Utkatasana (Chair Pose) basic standing Yoga pose
The journey of Yoga Explains Utkatasana
Yoga Pose: Utkatasana(Chair Pose)
Target: Flexibility, Thighs,Hips, Arms,Knees
Being a beginner it isn't easy to stretch out out the body,but regular practice was enough to fabricate my body on the Yoga mat. Into every session of Half an hour, i had fallen multiple times, felt pain, sweaty, and had almost made my mind-Not to give up.
Every poses that i picked to pose has been challenge for myself and that challenges to my Physical endurance,Flexibility and i love to enjoy that.

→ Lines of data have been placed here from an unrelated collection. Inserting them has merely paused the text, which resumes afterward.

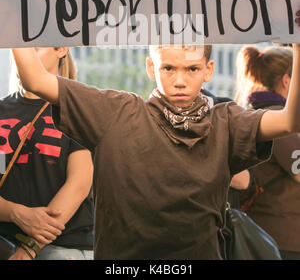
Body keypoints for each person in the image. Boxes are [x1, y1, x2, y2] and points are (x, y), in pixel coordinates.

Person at [11, 20, 300, 260]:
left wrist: (297, 42)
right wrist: (10, 15)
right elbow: (35, 80)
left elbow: (290, 120)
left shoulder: (226, 121)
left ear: (208, 70)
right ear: (152, 68)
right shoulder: (116, 111)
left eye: (192, 69)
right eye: (168, 68)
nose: (179, 80)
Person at [0, 48, 94, 260]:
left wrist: (30, 248)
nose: (27, 54)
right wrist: (17, 213)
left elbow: (78, 184)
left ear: (61, 49)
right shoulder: (2, 111)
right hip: (5, 244)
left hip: (63, 245)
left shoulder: (77, 109)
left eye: (35, 46)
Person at [235, 44, 300, 260]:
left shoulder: (250, 115)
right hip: (285, 240)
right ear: (287, 81)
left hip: (262, 233)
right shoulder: (279, 123)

This yoga is beneficial for those who is suffering from conditions, such as chronic pain, carpal tunnel syndrome.
How to do it?
Stand Straight to the feet slightly apart. Stretch your arms but make ensure that don't bend your elbow. Inhale and lift your arms next to your ears. stretching them straight and parallel with wrists and fingers long. Exhale as you bend your knees,keeping your thighs and knee parallel. pushing your pelvis down like you are sitting on the chair. Keep your hand straight to the body don't let it bend.
Benefits:
- It helps to develop core strength.
- Open shoulders and chest.
- Build heat in the body.
- Help protect the knees, joint by building stability.
- It generally results in increase in heart rate.
Caution:
If you are suffering from any kind of health issues avoid doing it.If you are really curious to start first consult to the doctor for the better advise. If you have injury problem or knees problem, better don't try to do.